- **TAREAS DEL EJERCICIO**:
**a.** Responde a estas preguntas sobre el texto acerca de la exclusión social:
(i) ¿Qué es lo más doloroso, en opinión de quien escribe?
(ii) ¿Qué concepto se da como ejemplo de arcón lleno de objetos?
(iii) ¿Qué aspecto del problema pocas veces se puede corregir aunque exista voluntad política y financiación?
**b.** Prosigue el texto acerca de la exclusión social a partir de su última frase.

De dónde surgía la condena de una decisión individual tan aparentemente inocente como elegir otro país, otra ciudad, otro hogar. En el caso de las personas cercanas -familiares y amigos íntimos-, es inevitable; implica la separación de un ser querido, y no hay nada, en mi opinión, más doloroso. Pero la condena de los demás no surgía del corazón; era yerma, seca y en general partía de un fondo tan lejano como el movimiento de un barco anclado en la dársena. Casi no se nota, aunque está. Recordándonos que hemos abandonado la tierra firme.
Creer que todo es un juego de muñecas rusas o la famosa cebolla de Cortázar, es un error. Hay arcones que están llenos de objetos; el concepto de cultura es uno de ellos. Pero muchos aspectos de nuestro comportamiento son sólo eso, pose, emoción adquirida, pulsión, superficie. No es exactamente que en aquella época no lo supiera, sino que lo había olvidado porque estaba enganchado a un tiempo que odio. Un mundo pasado donde un niño mira como adulto por primera vez, y comprende que gran parte de sus compañeros jamás lograrán romper sus limitaciones, que no puede hacer nada por evitarlo y que al segundo siguiente, ahora, ya, su diferencia lo ha convertido a ojos de los demás en enemigo. Mal asunto, chico, choque de exclusiones y tú en el medio. Aprende a pelear o a disfrazarte.
Es lógico que la exclusión social se mida especialmente en términos de exclusión económica, puesto que el primer derecho, el más básico y el de violación más inadmisible, es el derecho a sobrevivir; también es lógico que se enfatice la educación, entendida como acumulación de conocimientos y -en teoría- desarrollo de registros intelectuales suficientes; pero hay otro aspecto del problema que pocas veces se puede corregir aunque exista voluntad política y financiación: los registros emocionales. No aprendemos sólo datos y formas de pensar; también aprendemos formas de sentir, campo donde la desigualdad muestra una de sus caras más crueles y donde todavía existe aristocracia, plebe y esclavitud. En la práctica, aquellos chavales ya estaban condenados a cadena perpetua. Tu descontrol te llevará a la cárcel. Tu inseguridad apuñalará a tu mujer. Tus sueños de coño reproductor te harán tres niños a los quince y un corazón de asesor fiscal. No pasaréis de esto ni de aquello. Tú ni siquiera sabrás por qué no puedes pasar. Tú lo sabrás, pero demasiado tarde. Tú te salvarás, pero no lograrás librarte de tu rabia ni tal vez levantarte del bordillo en el que estás sentado.

[Datos de puntos clave por instancia]
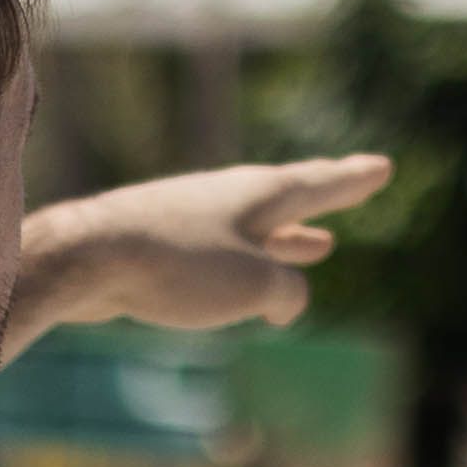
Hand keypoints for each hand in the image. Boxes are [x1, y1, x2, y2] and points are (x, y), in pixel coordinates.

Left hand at [12, 154, 393, 343]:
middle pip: (288, 196)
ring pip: (253, 227)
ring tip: (318, 242)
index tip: (382, 166)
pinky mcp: (158, 246)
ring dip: (288, 236)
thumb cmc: (177, 264)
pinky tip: (242, 279)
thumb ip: (287, 290)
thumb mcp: (254, 284)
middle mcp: (227, 197)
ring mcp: (190, 218)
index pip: (319, 185)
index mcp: (258, 196)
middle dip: (325, 196)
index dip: (353, 180)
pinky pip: (218, 253)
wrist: (85, 257)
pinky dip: (245, 261)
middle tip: (355, 180)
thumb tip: (286, 299)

- **RESULTADOS POR TAREA**:
**a.**
(i) La separación de un ser querido.
(ii) El concepto de cultura.
(iii) Los registros emocionales.

**b.**
Clases sociales, clases intelectuales, clases emocionales. La condena moral a mi querida inglesa y a tantos amigos, que vuelvo a contemplar estos días sin la paciencia de antes, es un subproducto de la programación emocional. El sentimiento de masa, de cuerpos a los que se inoculan virus como la cultura nacional, regional, étnica, para que se conviertan en jauría llegado el momento o, simplemente, para evitar que adquieran los registros que la libertad exije. Era y es la vieja acusación de traición, con todo su sesgo comunitarista y su rechazo a visiones más amplias del grupo y en última instancia al propio individuo. No había nada más. El mundo gris de siempre. Aunque tú y yo sabemos dónde está el mapa, y que la isla del tesoro existe.